Work task »
Whenever the string "option" appears in a line of the listing below, that line counts. Say how many lines count, and give nothing else.

Information supplied »
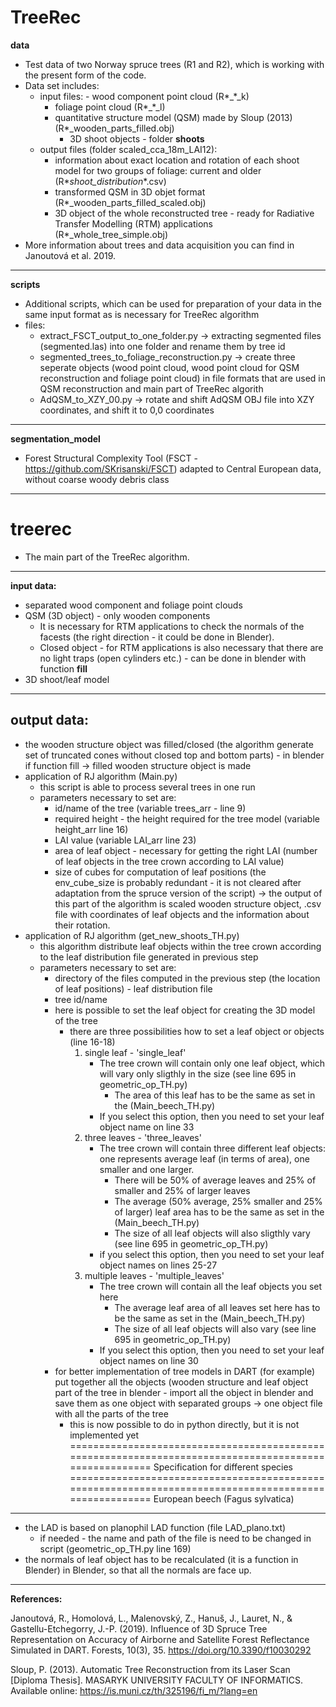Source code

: TreeRec
=========================================================================================================================
**data**
- Test data of two Norway spruce trees (R1 and R2), which is working with the present form of the code.
- Data set includes:
  	- input files:
    		- wood component point cloud (R*_*_k)
 		- foliage point cloud (R*_*_l)
  		- quantitative structure model (QSM) made by Sloup (2013) (R*_wooden_parts_filled.obj)
    		- 3D shoot objects - folder **shoots**
   	- output files (folder scaled_cca_18m_LAI12):
   	 	- information about exact location and rotation of each shoot model for two groups of foliage: current and older (R*_shoot_distribution_*.csv)
   	  	- transformed QSM in 3D objet format (R*_wooden_parts_filled_scaled.obj)
   	  	- 3D object of the whole reconstructed tree - ready for Radiative Transfer Modelling (RTM) applications (R*_whole_tree_simple.obj)
- More information about trees and data acquisition you can find in Janoutová et al. 2019.
-------------------------------------------------------------------------------------------------------------------------
**scripts**
- Additional scripts, which can be used for preparation of your data in the same input format as is necessary for TreeRec algorithm
- files:
  	- extract_FSCT_output_to_one_folder.py -> extracting segmented files (segmented.las) into one folder and rename them by tree id
   	- segmented_trees_to_foliage_reconstruction.py -> create three seperate objects (wood point cloud, wood point cloud for QSM reconstruction and foliage point cloud) in file formats that are used in QSM reconstruction and main part of TreeRec algorith 
   	- AdQSM_to_XZY_00.py -> rotate and shift AdQSM OBJ file into XZY coordinates, and shift it to 0,0 coordinates
-------------------------------------------------------------------------------------------------------------------------
**segmentation_model**
- Forest Structural Complexity Tool (FSCT - https://github.com/SKrisanski/FSCT) adapted to Central European data, without coarse woody debris class
-------------------------------------------------------------------------------------------------------------------------
treerec
=========================================================================================================================
- The main part of the TreeRec algorithm.
-------------------------------------------------------------------------------------------------------------------------
**input data:**
- separated wood component and foliage point clouds
- QSM (3D object) - only wooden components
	- It is necessary for RTM applications to check the normals of the facests (the right direction - it could be done in Blender).
 	- Closed object - for RTM applications is also necessary that there are no light traps (open cylinders etc.) - can be done in blender with function **fill**
- 3D shoot/leaf model
-------------------------------------------------------------------------------------------------------------------------
**output data:**
- 
- the wooden structure object was filled/closed (the algorithm generate set of truncated cones
	without closed top and bottom parts) - in blender if function fill -> filled wooden
	structure object is made
- application of RJ algorithm (Main.py)
	- this script is able to process several trees in one run
	- parameters necessary to set are:
		- id/name of the tree (variable trees_arr - line 9)
		- required height - the height required for the tree model (variable height_arr line 16)
		- LAI value (variable LAI_arr line 23)
		- area of leaf object - necessary for getting the right LAI (number of leaf objects in the tree crown
			according to LAI value)
		- size of cubes for computation of leaf positions (the env_cube_size is probably redundant - it is not cleared after
			adaptation from the spruce version of the script)
		-> the output of this part of the algorithm is scaled wooden structure object, .csv
			file with coordinates of leaf objects and the information about their rotation.
- application of RJ algorithm (get_new_shoots_TH.py)
	- this algorithm distribute leaf objects within the tree crown according to the leaf distribution file
		generated in previous step
	- parameters necessary to set are:
		- directory of the files computed in the previous step (the location of leaf positions) - leaf distribution file
		- tree id/name
		- here is possible to set the leaf object for creating the 3D model of the tree
			- there are three possibilities how to set a leaf object or objects (line 16-18)
				1) single leaf - 'single_leaf'
					- The tree crown will contain only one leaf object, which will vary only sligthly in the size
						(see line 695 in geometric_op_TH.py)
						- The area of this leaf has to be the same as set in the (Main_beech_TH.py)
					- If you select this option, then you need to set your leaf object name on line 33
				2) three leaves - 'three_leaves'
					- The tree crown will contain three different leaf objects: one represents average leaf (in terms of area),
						 one smaller and one larger.
						- There will be 50% of average leaves and 25% of smaller and 25% of larger leaves
						- The average (50% average, 25% smaller and 25% of larger) leaf area has to be the same
							as set in the (Main_beech_TH.py)
						- The size of all leaf objects will also sligthly vary (see line 695 in geometric_op_TH.py)
					- if you select this option, then you need to set your leaf object names on lines 25-27
				3) multiple leaves - 'multiple_leaves'
					- The tree crown will contain all the leaf objects you set here
						- The average leaf area of all leaves set here has to be the same as set in the (Main_beech_TH.py)
						- The size of all leaf objects will also vary (see line 695 in geometric_op_TH.py)
					- If you select this option, then you need to set your leaf object names on line 30
		- for better implementation of tree models in DART (for example) put together all the objects
			(wooden structure and leaf object part of the tree in blender - import all the object in blender
			and save them as one object with separated groups -> one object file with all the parts of the tree
			- this is now possible to do in python directly, but it is not implemented yet
======================================================================================================
Specification for different species
======================================================================================================
European beech (Fagus sylvatica)
- - - - - - - - - - - - - - - - - - - - - - - - - - - - - - - - - - - - - - - - - - - - - - - - - - -
- the LAD is based on planophil LAD function (file LAD_plano.txt)
	- if needed - the name and path of the file is need to be changed in script (geometric_op_TH.py line 169)
- the normals of leaf object has to be recalculated (it is a function in Blender) in Blender, so that all
the normals are face up.
------------------------------------------------------------------------------------------------------
**References:**

Janoutová, R., Homolová, L., Malenovský, Z., Hanuš, J., Lauret, N., & Gastellu-Etchegorry, J.-P. (2019). Influence of 3D Spruce Tree Representation on Accuracy of Airborne and Satellite Forest Reflectance Simulated in DART. Forests, 10(3), 35. https://doi.org/10.3390/f10030292

Sloup, P. (2013). Automatic Tree Reconstruction from its Laser Scan [Diploma Thesis]. MASARYK UNIVERSITY FACULTY OF INFORMATICS. Available online: https://is.muni.cz/th/325196/fi_m/?lang=en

Exercise output »
3